Coolant Temperature Sensor Location
The engine coolant temperature sensor is usually located on the engine block or cylinder head. It is often installed on a plastic hose on the coolant’s inlet.
Different brands and car manufacturers have different ways of placing the coolant temperature sensor depending on the car design.
Some vehicles may have more than one temperature sensor, as sometimes different sensors are used to signal to the dashboard, cooling fan control, and the control unit of your engine system.
With two sensors, we usually consider sending signals to the control unit as the coolant temperature sensor.
Coolant Temperature Sensor Replacement Cost
The average coolant temperature sensor replacement cost is between $50 and $250, depending on the car model and labor costs. A coolant temperature sensor costs $30 to $100, and the labor costs $20 to $150.
The coolant temperature sensor itself is often quite cheap and you can often find them around $40 for a quality one. There are cheaper ones on the market, but I heavily recommend buying a quality one like Bosch to skip the headaches.
The replacement is often also quite straightforward, except that you might have to pour out all coolant from the engine and refill it – which means that you have to remove all air from the coolant system, which can be difficult.
However, if you are fast replacing the sensor, there is often no need to tap out the coolant, but this requires some skills.
Remember to always make sure the coolant temperature is low when doing this kind of work!!
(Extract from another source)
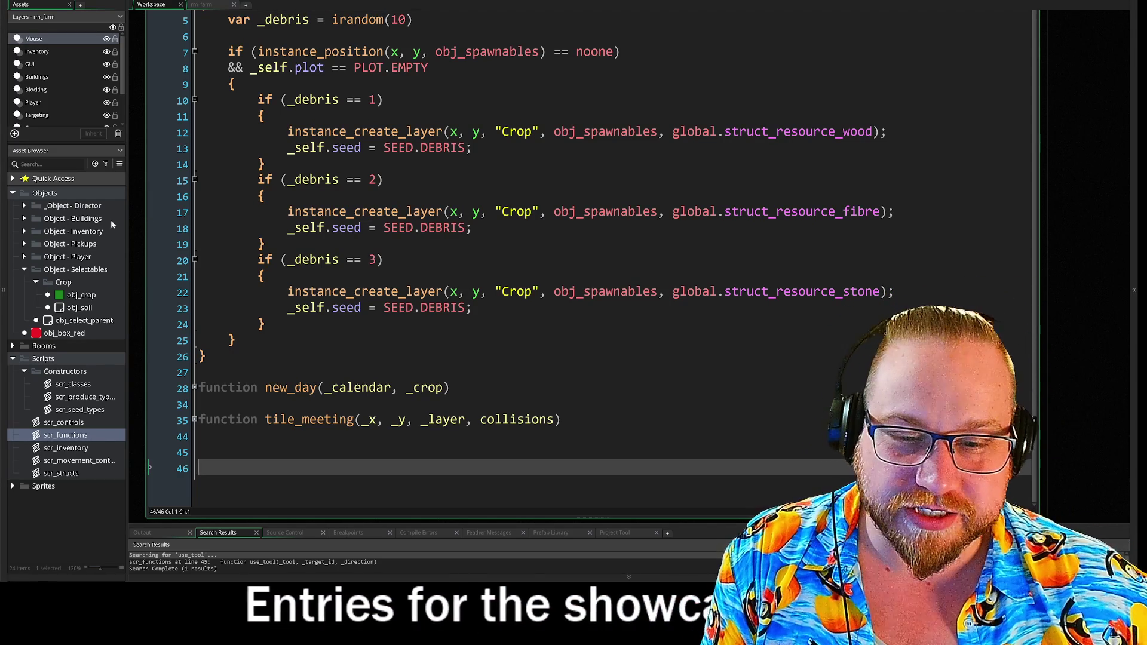
Trim the trailing blank lines from scr_functions, then open the scr_classes script.
key("BackSpace")
key("BackSpace")
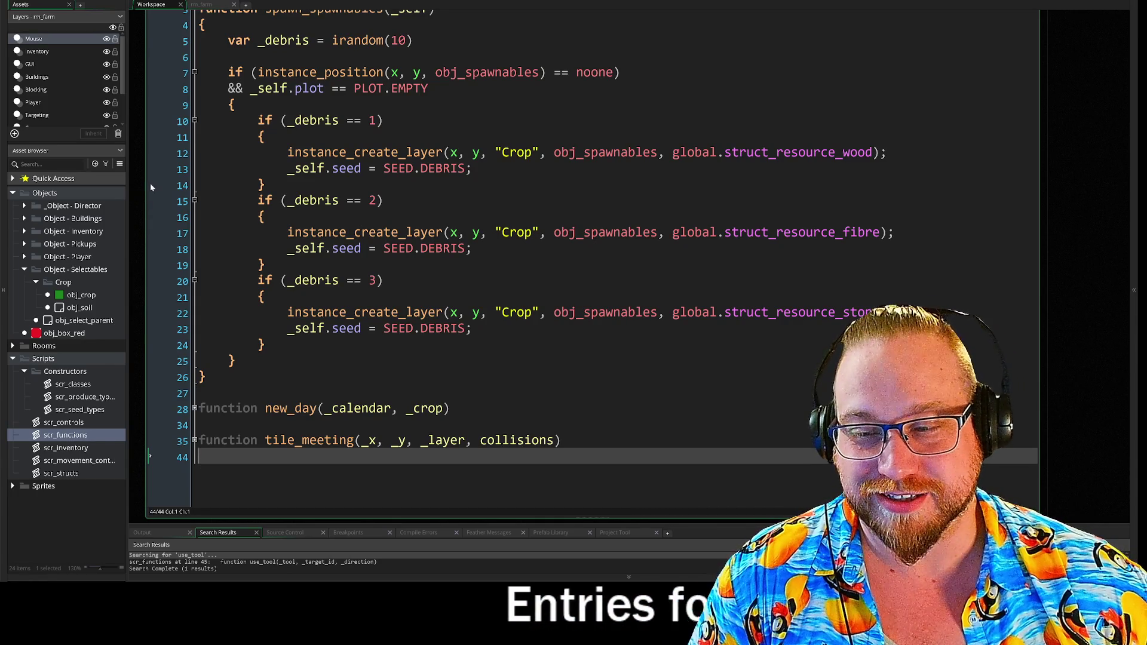
scroll(144, 131, "up", 3)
How to Diagnose a Faulty Engine Coolant Temperature Sensor?
To diagnose the coolant temperature sensor, you need a repair manual for your car model to find what measurement values you should expect from the coolant temperature sensor.
- Connect an OBD2 Scanner and look for related trouble codes. Check the live data to see the temperature from the sensor. If it is way off the range, check the wirings, and replace the sensor.
- Locate the coolant temperature sensor in your vehicle by referring to the service manual.
- Find the coolant temperature sensor and remove the connector plugs.
- If you have two pins on the coolant temperature sensor, you can try ohm measure between these two pins.
- Check your repair manual for the correct ohm-value at a given temperature.
- If the value is wrong – replace the sensor.
- If it seems fine, check the wirings and connectors between the coolant temperature sensor and the engine control module.